Pinder's main responsibility is to nurture the e-economy: his
urgent target is to make the UK the best place in the world for
e-commerce by 31 December 2002. His other tasks are to end the
digital divide and to ensure that all government services are
available electronically by 31 December 2005.
This last responsibility takes him deep into the realm of
government IT systems. The snag is that Pinder has no direct
responsibility for IT projects in individual government
departments. He also has no power whatsoever over the organisations
responsible for handling 80% of government transactions with
citizens - local authorities.
The Office of the E-envoy, made up largely of the old Central IT
Unit (CITU) and Central Computing and Telecommunications Agency
(CCTA) is part of the Cabinet Office. When the national strategy
for local e-government is published on 28 October 2003, it will
come from the Office of the Deputy Prime Minister.
Ministerial absence
Another glaring gap is at
ministerial level. Derek Wyatt, Labour MP for Sittingbourne and
Sheppey and an Internet enthusiast, has been pointing this out for
years. "I've always said there should be a Chancellor of the
Exchequer and a Chancellor of the Internet," he says.
But even Wyatt concedes that the Government is moving in the right
direction. He welcomes the appointment of Stephen Timms, minister
of state for e-commerce and competitiveness, in last May's
mini-shuffle. However Timms does not sit in the Cabinet - the
"e-minister" at Cabinet level remains his boss Patricia Hewitt,
secretary of state for trade and industry.
That's too far from the real centre of power, says Wyatt. "Timms
should be in the Cabinet Office, not the DTI. It can't be left to
separate policy wonks in different departments."
The Cabinet Office, of course, has its own e-ministers. Lord
Macdonald of Tradeston runs the overall modernisation programme,
but has passed most of the e-government portfolio to Douglas
Alexander, minister of state.
As for local e-government, the minister responsible is Nick
Raynsford, minister of state in the Office of the Deputy Prime
Minister, though Christopher Leslie MP, a mere parliamentary
undersecretary, seems to be picking up the day-to-day tasks.
Civil service power base
But the one individual who
holds more power than anyone else over government IT projects does
not sit in Parliament, nor is he a career civil servant.
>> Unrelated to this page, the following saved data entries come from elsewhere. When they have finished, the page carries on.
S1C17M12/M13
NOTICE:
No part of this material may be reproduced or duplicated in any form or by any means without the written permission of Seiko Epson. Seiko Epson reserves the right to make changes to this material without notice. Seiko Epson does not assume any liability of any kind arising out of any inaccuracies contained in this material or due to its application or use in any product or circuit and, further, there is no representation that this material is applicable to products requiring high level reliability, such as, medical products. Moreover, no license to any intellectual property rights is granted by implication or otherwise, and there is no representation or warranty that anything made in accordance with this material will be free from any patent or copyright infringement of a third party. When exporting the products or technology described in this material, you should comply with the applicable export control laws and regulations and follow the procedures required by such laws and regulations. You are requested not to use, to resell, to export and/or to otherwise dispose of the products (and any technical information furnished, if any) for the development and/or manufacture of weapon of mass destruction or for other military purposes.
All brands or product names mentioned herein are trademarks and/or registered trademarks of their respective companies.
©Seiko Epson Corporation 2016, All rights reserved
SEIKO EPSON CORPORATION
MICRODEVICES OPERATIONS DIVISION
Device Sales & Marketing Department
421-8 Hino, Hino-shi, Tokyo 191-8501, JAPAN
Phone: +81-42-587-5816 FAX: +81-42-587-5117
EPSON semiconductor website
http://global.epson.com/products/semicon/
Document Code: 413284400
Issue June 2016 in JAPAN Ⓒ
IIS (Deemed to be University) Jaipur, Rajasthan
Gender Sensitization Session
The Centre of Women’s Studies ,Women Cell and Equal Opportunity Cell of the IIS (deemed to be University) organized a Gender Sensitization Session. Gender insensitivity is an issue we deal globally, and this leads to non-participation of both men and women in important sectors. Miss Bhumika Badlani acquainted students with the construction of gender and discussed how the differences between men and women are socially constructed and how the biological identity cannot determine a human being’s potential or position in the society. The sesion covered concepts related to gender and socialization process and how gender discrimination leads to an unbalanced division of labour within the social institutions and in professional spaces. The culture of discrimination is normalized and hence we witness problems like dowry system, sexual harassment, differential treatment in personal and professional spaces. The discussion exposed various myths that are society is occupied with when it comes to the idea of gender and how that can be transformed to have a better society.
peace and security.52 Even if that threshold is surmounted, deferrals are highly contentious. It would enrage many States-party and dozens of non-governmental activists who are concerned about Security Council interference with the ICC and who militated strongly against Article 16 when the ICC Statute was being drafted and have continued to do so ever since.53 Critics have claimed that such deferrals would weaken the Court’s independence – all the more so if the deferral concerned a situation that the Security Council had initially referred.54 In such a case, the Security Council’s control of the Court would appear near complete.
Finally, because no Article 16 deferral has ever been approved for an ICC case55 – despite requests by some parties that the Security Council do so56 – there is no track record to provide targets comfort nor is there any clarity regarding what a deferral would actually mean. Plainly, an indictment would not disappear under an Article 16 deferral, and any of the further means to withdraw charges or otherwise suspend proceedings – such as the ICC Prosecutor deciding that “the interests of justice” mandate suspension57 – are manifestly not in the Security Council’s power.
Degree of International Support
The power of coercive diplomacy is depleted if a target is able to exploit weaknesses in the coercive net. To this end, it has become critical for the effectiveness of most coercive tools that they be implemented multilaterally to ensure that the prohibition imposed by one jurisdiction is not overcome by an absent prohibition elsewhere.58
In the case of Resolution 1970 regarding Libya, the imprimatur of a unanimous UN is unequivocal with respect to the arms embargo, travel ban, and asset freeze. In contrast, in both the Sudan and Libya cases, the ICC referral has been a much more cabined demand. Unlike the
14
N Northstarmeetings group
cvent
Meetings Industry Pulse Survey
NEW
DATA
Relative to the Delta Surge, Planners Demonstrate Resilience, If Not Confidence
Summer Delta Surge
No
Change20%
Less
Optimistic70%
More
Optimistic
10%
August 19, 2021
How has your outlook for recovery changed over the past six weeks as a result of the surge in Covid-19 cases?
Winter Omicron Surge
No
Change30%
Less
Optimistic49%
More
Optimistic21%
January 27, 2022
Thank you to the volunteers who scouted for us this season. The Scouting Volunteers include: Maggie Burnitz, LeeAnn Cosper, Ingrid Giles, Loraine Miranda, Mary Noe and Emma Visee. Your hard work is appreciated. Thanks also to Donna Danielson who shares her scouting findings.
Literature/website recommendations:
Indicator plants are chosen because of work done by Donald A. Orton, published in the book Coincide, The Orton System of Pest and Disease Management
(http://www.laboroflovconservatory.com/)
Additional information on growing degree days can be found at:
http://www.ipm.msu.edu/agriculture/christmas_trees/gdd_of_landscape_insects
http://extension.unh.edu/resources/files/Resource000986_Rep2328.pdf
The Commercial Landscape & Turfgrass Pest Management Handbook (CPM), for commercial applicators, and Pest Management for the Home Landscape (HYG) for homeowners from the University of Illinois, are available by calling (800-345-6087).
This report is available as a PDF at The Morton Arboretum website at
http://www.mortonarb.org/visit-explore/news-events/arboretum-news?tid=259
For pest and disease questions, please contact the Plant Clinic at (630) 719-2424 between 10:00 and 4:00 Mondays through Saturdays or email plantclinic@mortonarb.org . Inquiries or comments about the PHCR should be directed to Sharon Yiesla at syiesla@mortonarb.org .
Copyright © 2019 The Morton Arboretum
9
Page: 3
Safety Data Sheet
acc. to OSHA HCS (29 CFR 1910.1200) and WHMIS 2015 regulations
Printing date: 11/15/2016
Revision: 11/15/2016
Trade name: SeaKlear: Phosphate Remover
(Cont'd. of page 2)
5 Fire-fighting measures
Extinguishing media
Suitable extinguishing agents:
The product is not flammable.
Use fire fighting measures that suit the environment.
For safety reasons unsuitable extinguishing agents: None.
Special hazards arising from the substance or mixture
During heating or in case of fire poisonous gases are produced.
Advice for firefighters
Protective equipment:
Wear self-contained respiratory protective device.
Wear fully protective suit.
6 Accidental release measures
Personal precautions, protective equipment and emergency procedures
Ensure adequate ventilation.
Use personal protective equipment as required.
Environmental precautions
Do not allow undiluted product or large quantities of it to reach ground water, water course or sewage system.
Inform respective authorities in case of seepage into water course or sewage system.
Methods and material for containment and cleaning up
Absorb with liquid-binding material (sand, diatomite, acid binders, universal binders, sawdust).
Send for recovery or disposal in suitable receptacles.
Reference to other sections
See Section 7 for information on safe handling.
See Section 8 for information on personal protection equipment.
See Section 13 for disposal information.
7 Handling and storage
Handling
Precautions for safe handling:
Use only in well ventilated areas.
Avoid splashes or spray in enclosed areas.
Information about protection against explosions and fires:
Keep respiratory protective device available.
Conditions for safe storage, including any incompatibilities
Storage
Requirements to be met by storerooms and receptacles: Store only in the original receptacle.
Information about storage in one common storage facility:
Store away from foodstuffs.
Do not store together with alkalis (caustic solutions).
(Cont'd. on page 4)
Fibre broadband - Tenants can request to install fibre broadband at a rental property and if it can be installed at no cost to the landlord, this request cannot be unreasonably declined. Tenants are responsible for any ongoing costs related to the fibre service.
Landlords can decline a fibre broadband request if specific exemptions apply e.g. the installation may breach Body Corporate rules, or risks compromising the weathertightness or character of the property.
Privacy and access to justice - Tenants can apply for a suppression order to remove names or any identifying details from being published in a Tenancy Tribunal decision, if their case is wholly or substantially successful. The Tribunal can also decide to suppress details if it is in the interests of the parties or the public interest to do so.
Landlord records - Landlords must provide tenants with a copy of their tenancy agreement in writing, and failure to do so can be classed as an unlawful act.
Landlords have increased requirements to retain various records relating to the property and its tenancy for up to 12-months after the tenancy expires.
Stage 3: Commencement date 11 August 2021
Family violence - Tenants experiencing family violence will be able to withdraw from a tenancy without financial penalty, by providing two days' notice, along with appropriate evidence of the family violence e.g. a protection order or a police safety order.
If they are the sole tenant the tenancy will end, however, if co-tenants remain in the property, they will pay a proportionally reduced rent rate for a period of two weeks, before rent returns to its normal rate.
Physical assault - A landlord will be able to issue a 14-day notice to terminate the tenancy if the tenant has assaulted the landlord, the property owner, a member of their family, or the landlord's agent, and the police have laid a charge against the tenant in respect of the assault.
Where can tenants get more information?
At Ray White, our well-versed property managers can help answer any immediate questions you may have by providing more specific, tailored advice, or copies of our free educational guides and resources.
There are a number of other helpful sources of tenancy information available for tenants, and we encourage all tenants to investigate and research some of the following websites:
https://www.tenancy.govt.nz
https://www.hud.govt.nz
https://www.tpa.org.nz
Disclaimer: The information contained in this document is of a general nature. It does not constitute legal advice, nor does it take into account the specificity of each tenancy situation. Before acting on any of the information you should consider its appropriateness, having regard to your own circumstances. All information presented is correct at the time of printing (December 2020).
He is
Peter Gershon, chief executive of the Office of Government Commerce
(OGC). This Treasury agency was set up in 2000 to sharpen up the
government's shopping skills. Although Gershon's first targets were
bulk commodity purchases such as water and electricity, more and
more of his time is taken up trying to reduce the mis-management of
IT projects. Both the Ministry of Defence and Department of Health
have voluntarily submitted their IT projects to scrutiny under the
OGC's Gateway Review process, originally set up for civil central
government only. Local authorities are likely to follow suit.
The OGC's power stems partly from the Treasury connection and
partly from the personality of Gershon himself. The former chief
executive of BAE Systems has the intellect of a civil service
mandarin coupled with a steely ruthlessness honed while running a
major defence company. Gershon shows no particular enthusiasm for
IT for its own sake and is a merciless critic of sloppy thinking,
whether it comes from civil servants, politicians or industry.
All are excellent qualifications for an IT tsar. Even his name has
historical resonance. But whether Tsar Gershon would be remembered
as Peter the Great or Peter the Terrible has yet to be seen.